Hi, I've been analysing an ATAC-seq dataset and I'm currently deduplicating the reads (after removing mitochondrial reads). Although I get something on the order of 15% reduction in reads when deduplicating my samples, I've gotten about a 90% reduction in reads after deduplicating the gDNA control (the experimental setup for the gDNA control was phenolchloroform-extracted DNA from the relevant cells incubated in the Tn5 in the same way as the permeabilised nuclei for the experimental samples).
Has anyone had this level of duplication in a gDNA control in an ATAC-seq experiment? Is it expected? Should I even bother deduplicating the gDNA control? Any advice will be much appreciated. Thanks in advance.
It's the first time I hear about such a control and we do the assay pretty much since its early days.

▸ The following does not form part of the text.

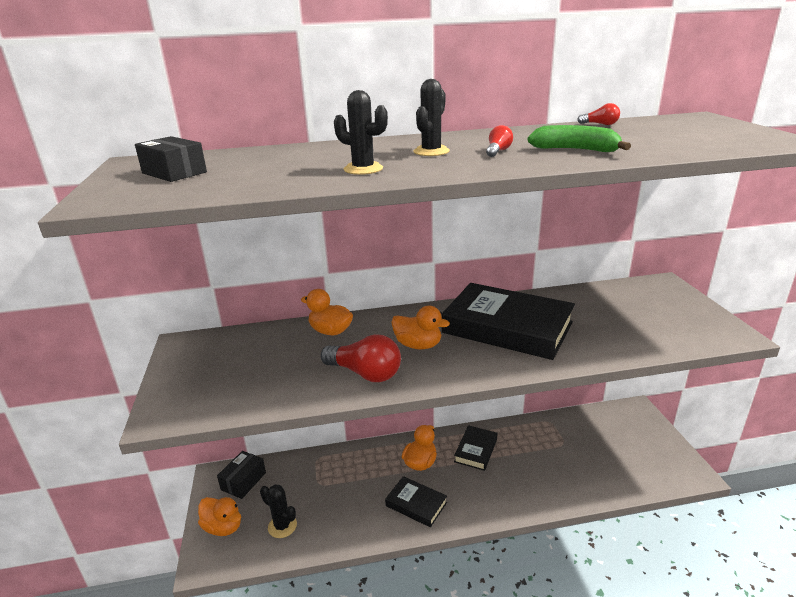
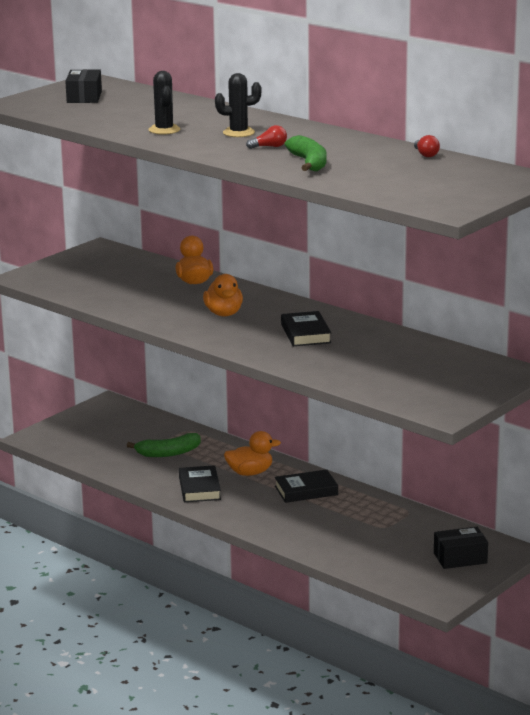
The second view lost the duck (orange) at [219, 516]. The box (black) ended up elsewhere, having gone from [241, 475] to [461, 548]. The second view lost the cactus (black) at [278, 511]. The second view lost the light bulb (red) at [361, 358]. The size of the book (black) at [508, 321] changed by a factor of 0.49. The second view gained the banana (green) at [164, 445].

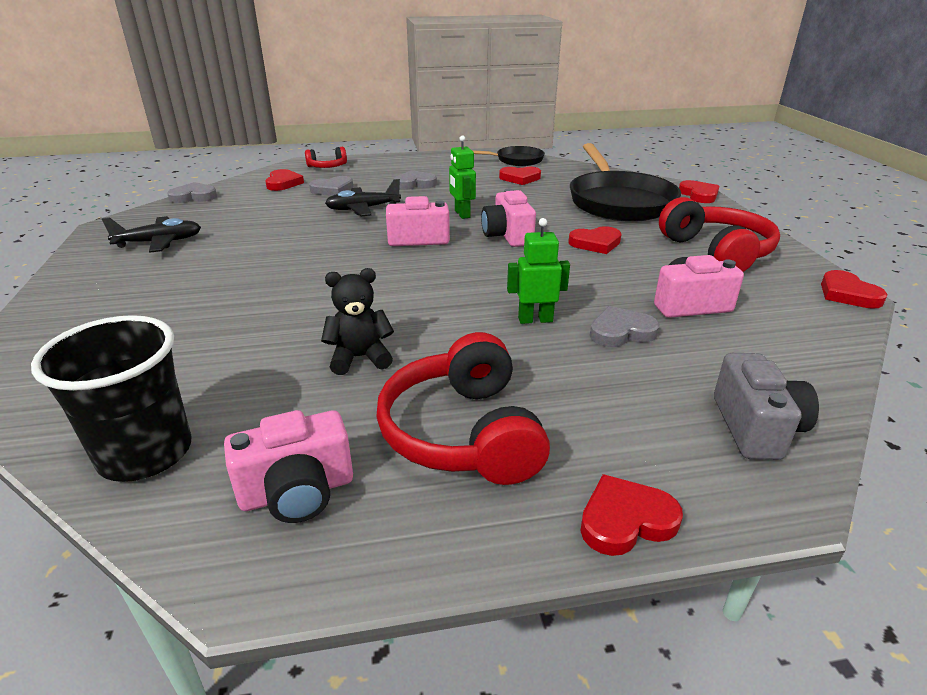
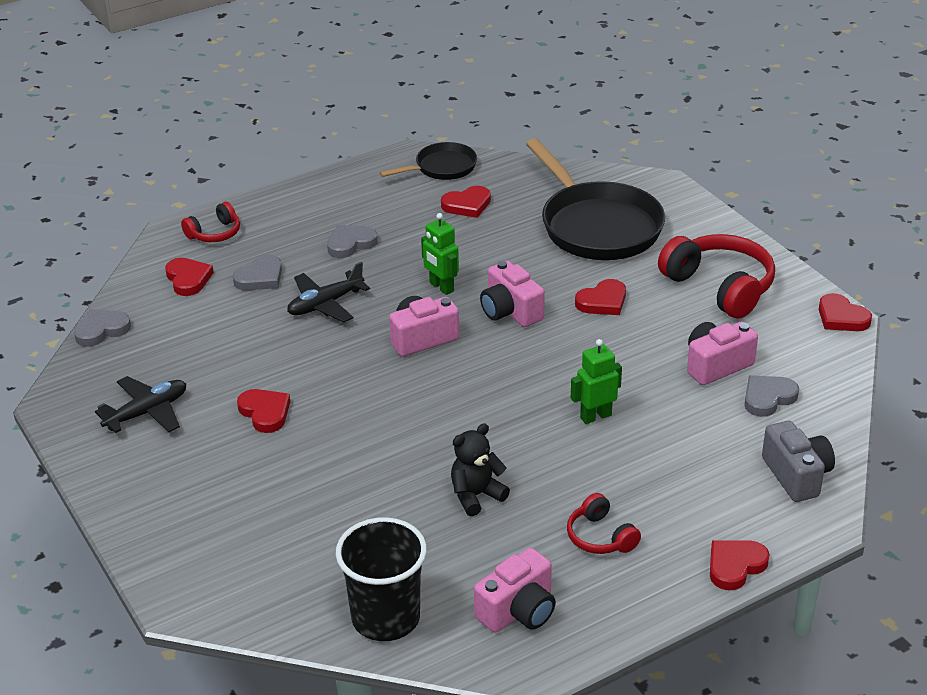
The size of the headphones (red) at [463, 408] changed by a factor of 0.53. The heart (grey) ended up elsewhere, having gone from [624, 326] to [771, 396]. The heart (red) ended up elsewhere, having gone from [699, 191] to [263, 411].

What's the purpose for it? Isn't it mainly mitochondrial DNA?
It's to give an estimate of what the background cleavage of protein-free DNA is. Then peaks can be called against that control. May I ask then if you use controls for your ATAC experiments, and if so what they are? Thanks!

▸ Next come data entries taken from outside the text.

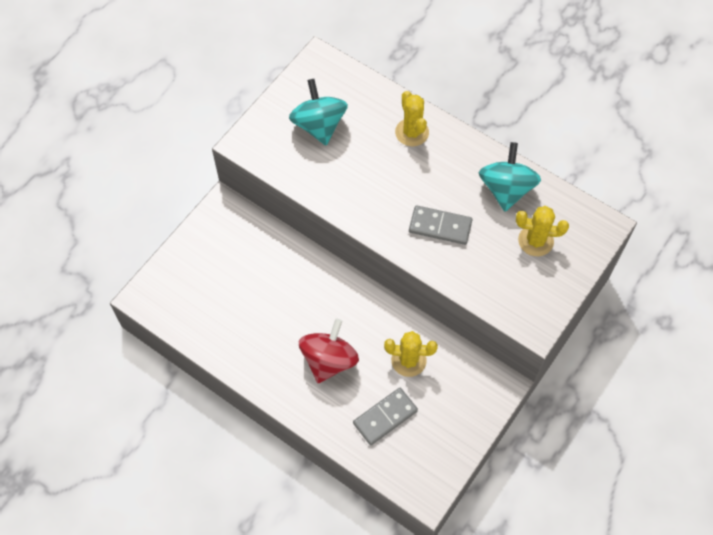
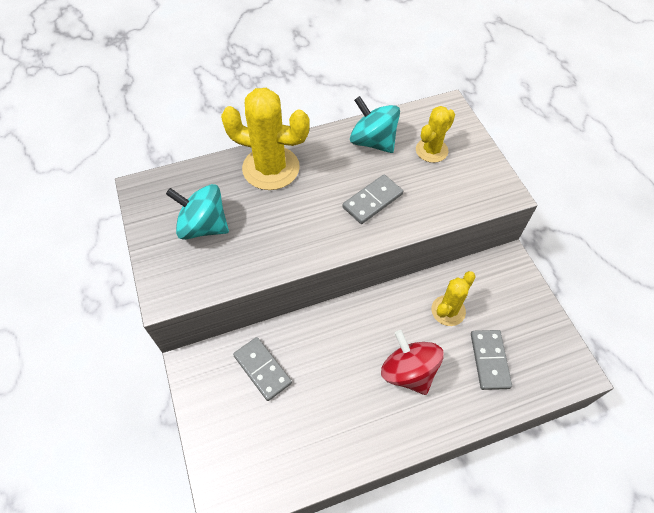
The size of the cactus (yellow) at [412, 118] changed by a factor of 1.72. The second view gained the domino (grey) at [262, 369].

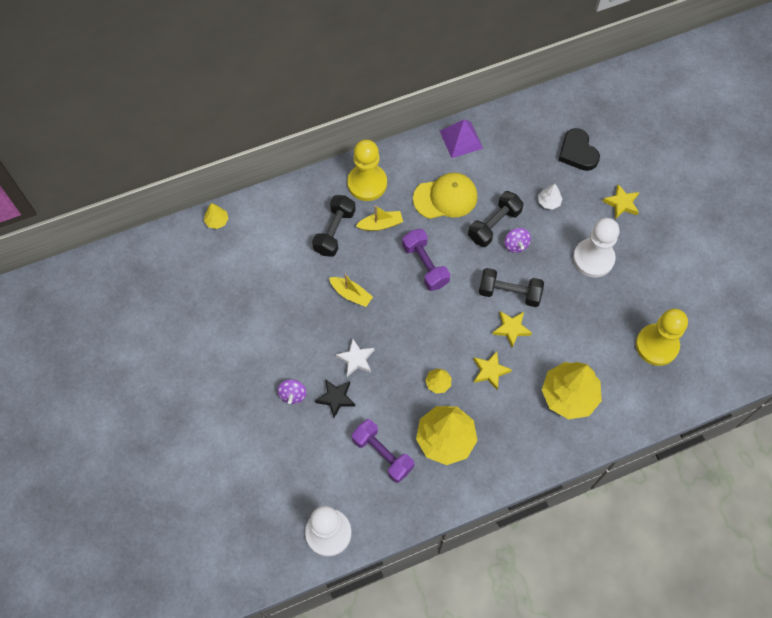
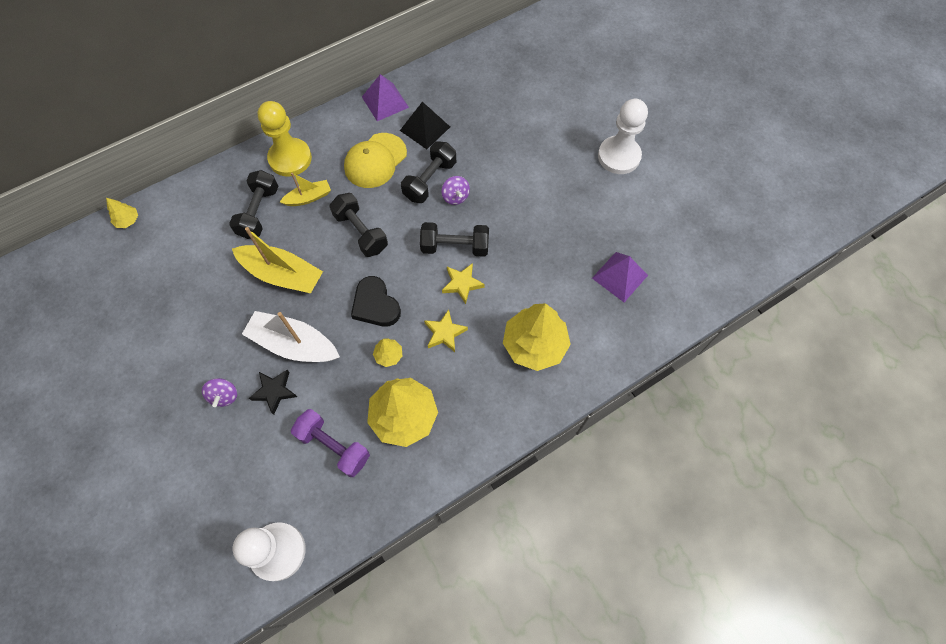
The size of the boat (yellow) at [351, 290] changed by a factor of 1.78. Where the star (white) stood at [355, 357], the boat (white) came to stand at [291, 336]. What was the dumbbell (purple) at [426, 260] turned into the dumbbell (black) at [358, 225]. The cap (yellow) at [445, 196] ended up facing another way, 150 degrees clockwise from before. The second view lost the tree (white) at [550, 196]. The heart (black) ended up elsewhere, having gone from [579, 149] to [376, 301]. The pawn (white) ended up elsewhere, having gone from [596, 247] to [623, 136]. The second view lost the star (yellow) at [621, 201]. Where the pawn (yellow) stood at [662, 337], the pyramid (purple) came to stand at [620, 277]. The second view gained the pyramid (black) at [425, 125].

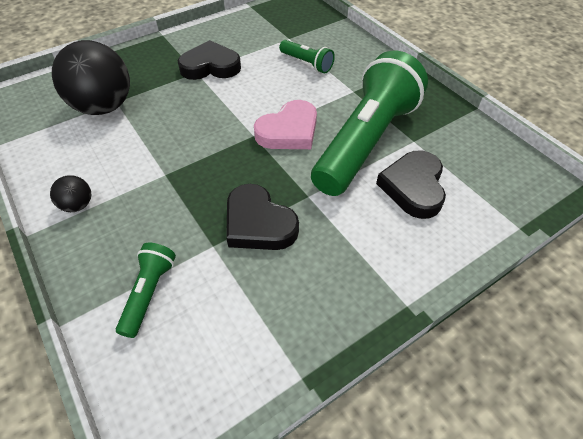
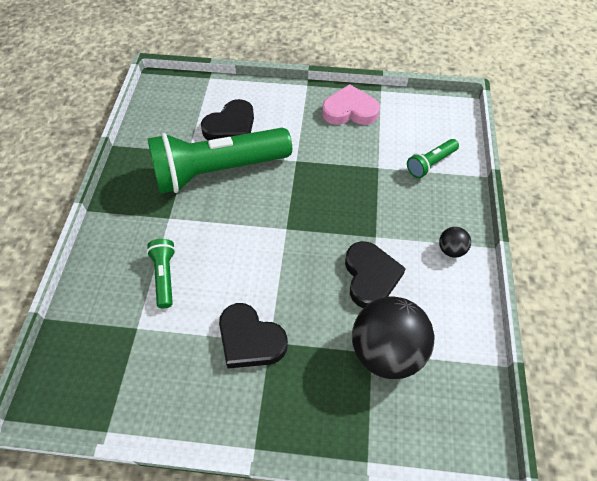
The heart (black) ended up elsewhere, having gone from [262, 217] to [375, 274]. The heart (pink) ended up elsewhere, having gone from [285, 124] to [351, 104].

We do not do controls, and I've also not seen a study doing so. It makes some sense to do it honestly to assess bias of individual loci in terms of coverage, you would need to sequence it quite deep to coverage across the genome and standard peak callers like macs2 would then downsample it again towards the ATAC-seq samples which is typically just like 25mio reads, so there is imo little point in even doing the controls. After all we (and probably most people) are interested in differential analysis rather than "defining" open chromatin, hence the controls are not super necessary.

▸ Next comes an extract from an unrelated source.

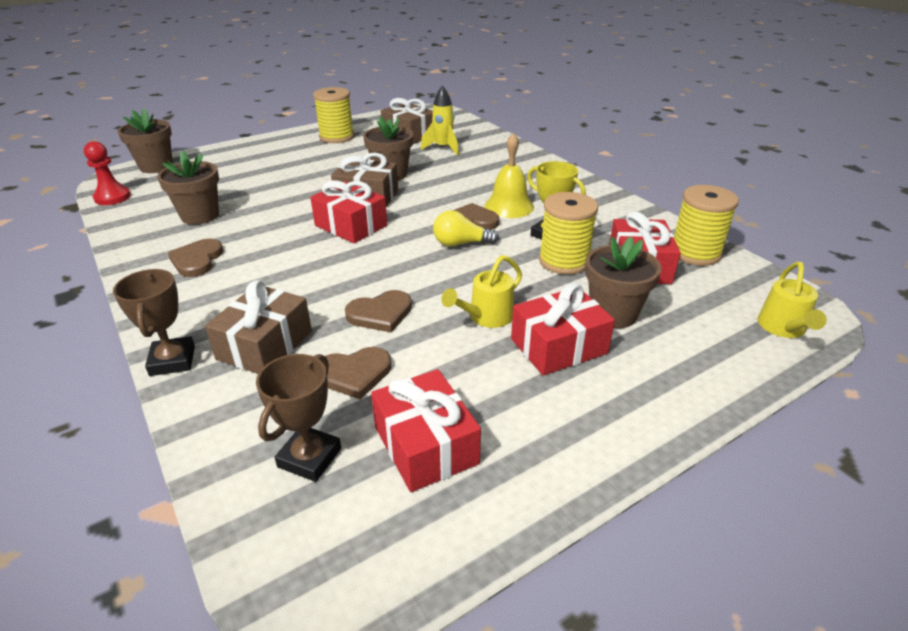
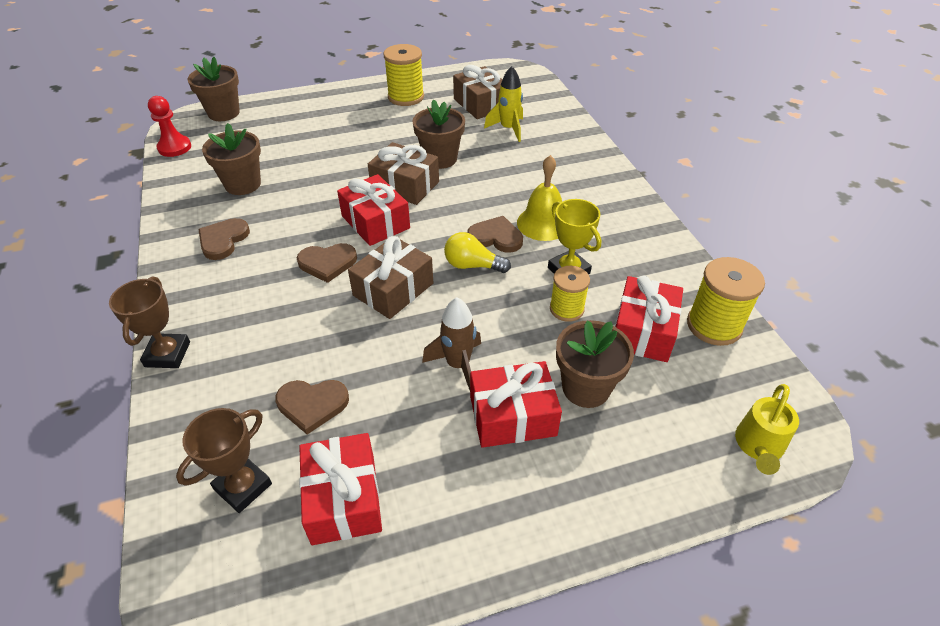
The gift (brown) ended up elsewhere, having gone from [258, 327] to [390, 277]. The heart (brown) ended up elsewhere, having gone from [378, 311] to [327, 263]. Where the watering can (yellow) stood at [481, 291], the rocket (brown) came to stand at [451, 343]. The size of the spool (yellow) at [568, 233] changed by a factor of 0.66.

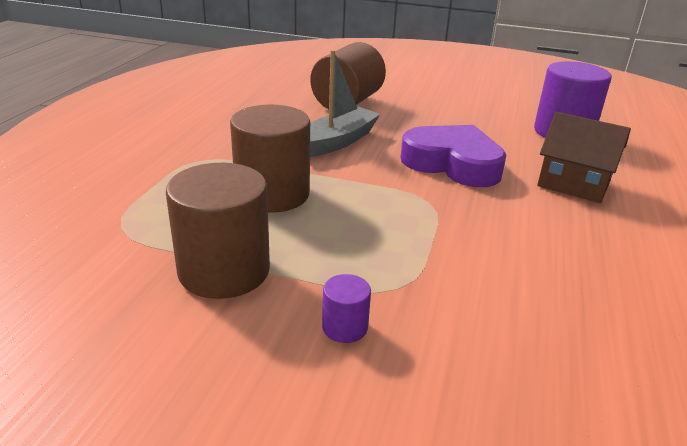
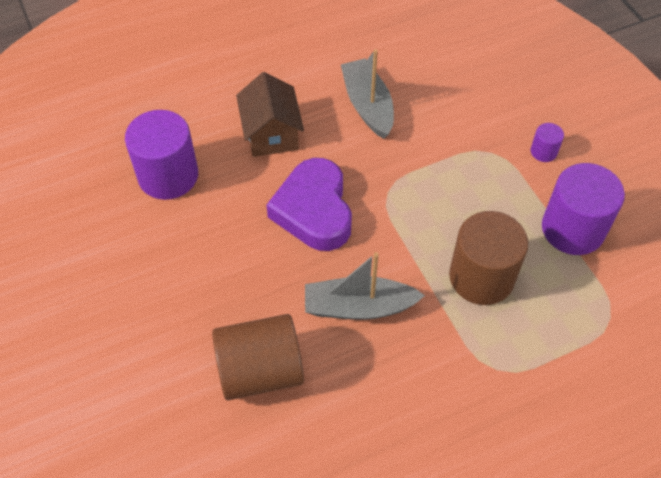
What was the cylinder (brown) at [218, 231] turned into the cylinder (purple) at [583, 209]. The second view gained the boat (grey) at [367, 94].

Thanks, good point. Will try peak calling with or without control files to see how different the outputs are.
I don't understand. I don't do ATAC-seq, but I think it would be helpful here if you explained what the controls are and how you prepared them. If you are getting much higher duplication levels from supposedly randomly-fragmented DNA than reads that are supposed to be clustered around peaks, at the same depth, your experiment is probably not valid.
I was trying to figure this out, thanks for pointing it out. I believe it has to do with the number of PCR cycles for library prep done in the samples vs the control, which for a technical reason was different. I was just gauging what others might think about this result.